Generally I only websurf when specifically looking for something, but curious about the origin of Memorial Day, I conducted a search. Among the results I found an article focused on what to best wear on Memorial Day to appear chic. (I believe the suggestion included a striped shirt and a denim jacket.) The stark contrast in thought between this and the earlier podcast was striking. One person encouraged me to remember the heroes for which the holiday exists, to inculcate noble values and to live a life of purpose, and the other seemed merely concerned with appearances and what to wear.

As I considered men laying down their lives in sacrificial service, I couldn’t help but recall Someone who fought the greatest enemy of all on my behalf, and won the keys of hell and death at the cost of His life. Jesus died for my freedom, and for what?
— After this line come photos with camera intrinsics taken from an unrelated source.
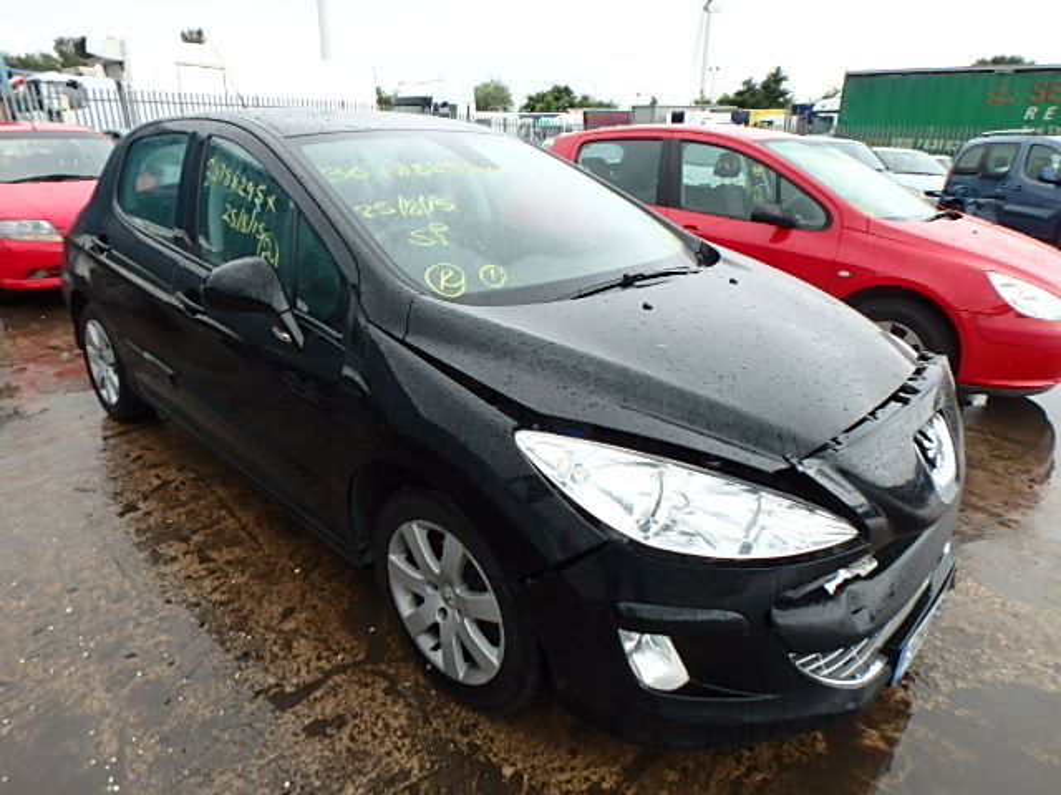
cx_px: 530
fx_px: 644
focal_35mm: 21
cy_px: 398
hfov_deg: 79.0
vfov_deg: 63.4
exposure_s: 1/160
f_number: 3.5
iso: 125
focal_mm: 3.7
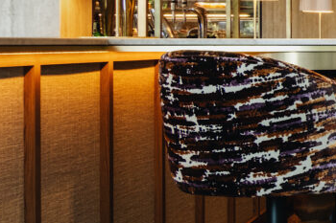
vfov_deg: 13.5
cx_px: 716
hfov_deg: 15.3
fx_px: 942
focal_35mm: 101
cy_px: 46
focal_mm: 15
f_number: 9
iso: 320
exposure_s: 1/8
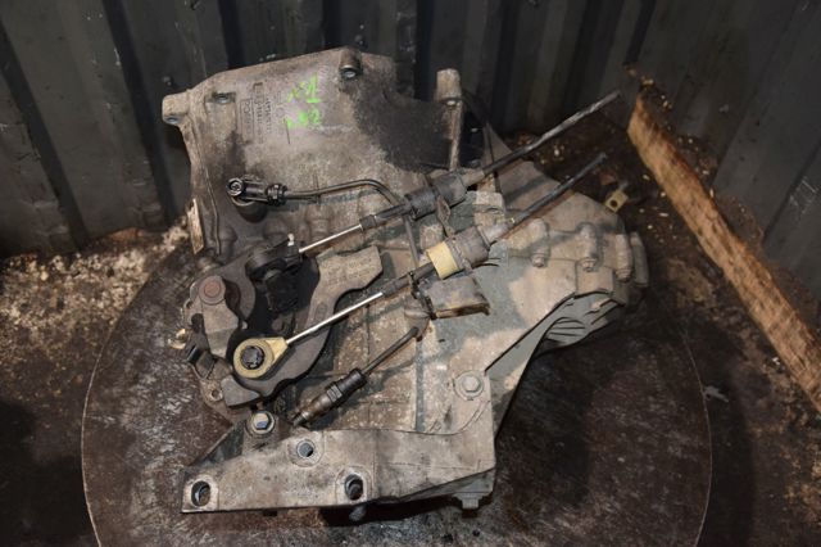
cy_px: 274
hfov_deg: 43.6
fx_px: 1026
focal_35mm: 45
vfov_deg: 29.8
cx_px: 410
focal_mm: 30
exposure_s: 1/60
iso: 800
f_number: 5
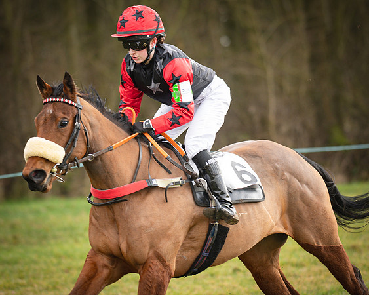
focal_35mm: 281
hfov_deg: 6.9
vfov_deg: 5.5
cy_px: 146
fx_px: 3066
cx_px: 194
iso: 250
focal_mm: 135
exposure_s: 1/1000
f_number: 1.8
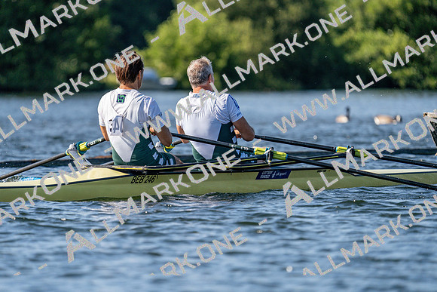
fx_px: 5536
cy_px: 146
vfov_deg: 3.0
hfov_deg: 4.5
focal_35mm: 456
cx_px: 218
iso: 400
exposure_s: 1/1600
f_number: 6.3
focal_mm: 456
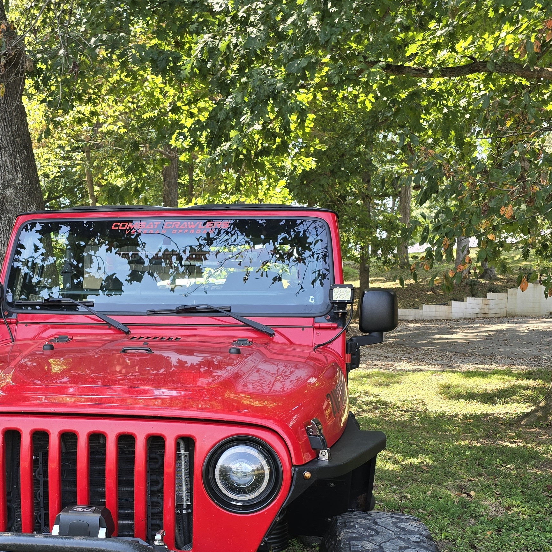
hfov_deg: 35.1
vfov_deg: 35.0
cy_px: 435
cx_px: 120
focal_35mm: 47
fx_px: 848
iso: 40
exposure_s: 1/180
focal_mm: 6.3
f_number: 1.7
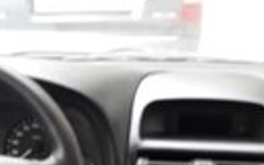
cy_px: 243
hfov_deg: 19.3
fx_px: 777
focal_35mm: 108
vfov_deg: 11.6
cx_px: 105
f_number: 1.7
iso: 50
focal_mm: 3.71
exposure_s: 1/50
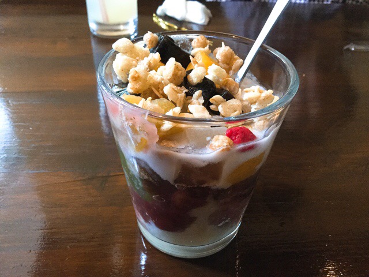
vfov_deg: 45.4
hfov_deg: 58.4
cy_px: 138
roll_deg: -3.4
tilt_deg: -36.9
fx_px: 330
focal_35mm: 31
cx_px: 184
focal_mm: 3.3
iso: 200
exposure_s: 1/20
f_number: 2.4
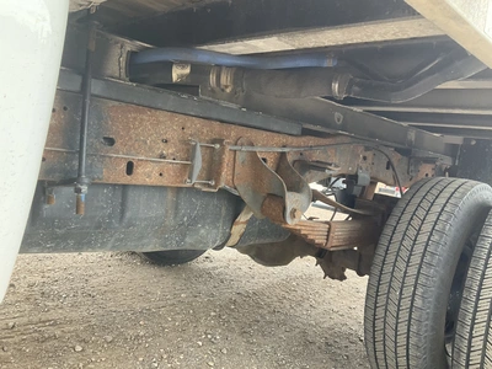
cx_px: 246
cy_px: 184
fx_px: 412
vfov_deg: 48.2
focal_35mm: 29
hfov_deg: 61.7
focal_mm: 3
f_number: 1.8
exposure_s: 1/122
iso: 50
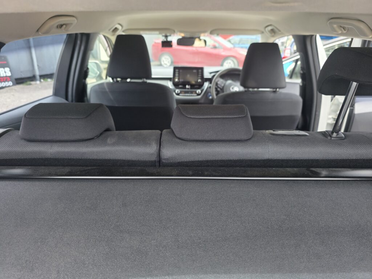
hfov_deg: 73.9
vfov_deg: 58.9
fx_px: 247
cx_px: 186
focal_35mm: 23
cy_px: 140
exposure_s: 1/180
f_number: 1.7
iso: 40
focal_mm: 6.3
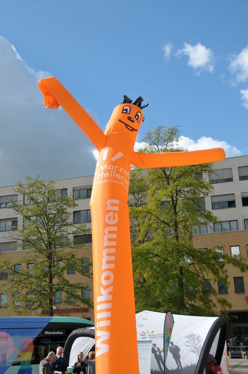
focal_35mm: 48
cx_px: 124
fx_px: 497
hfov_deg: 28.0
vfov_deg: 41.1
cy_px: 187
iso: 200
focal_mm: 32
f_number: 10
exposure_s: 1/400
Somehow I’m pretty sure that it wasn’t so I would sit around worrying about what outfit to wear! I read in Galatians 5:1 that it was for freedom that Christ has set me free. He doesn’t want me to live in bondage to anything, after He died to break the chains that held me. The sacrifice wasn’t something to be taken lightly, as the Word says,

…you were not redeemed with perishable things like silver or gold from your futile way of life inherited from your forefathers, but with precious blood, as of a lamb unblemished and spotless, the blood of Christ (1 Peter 1:18-19).

We all inherited a futile way of life that was passed down to us all the way from Adam. A way that involved self-reliance, self-determination, self-centeredness and slavery. Jesus came to lift that dead-end approach to life from us, offering a new paradigm of a vibrant relationship with God, in which He calls us His own:

But you are a chosen generation, a royal priesthood, a holy nation, His own special people, that you may proclaim the praises of Him who called you out of darkness into His marvelous light (1 Peter 2:9).

So as I reflected on all this—first on the many lives lost on battlefields, at sea, and in the air over the years to protect our freedom to live as we wish; then on the sacrifice of Jesus, providing us an escape from every kind of bondage—I found myself inspired to walk in a worthy manner, availing myself of the grace so freely available to me, to manifest Jesus.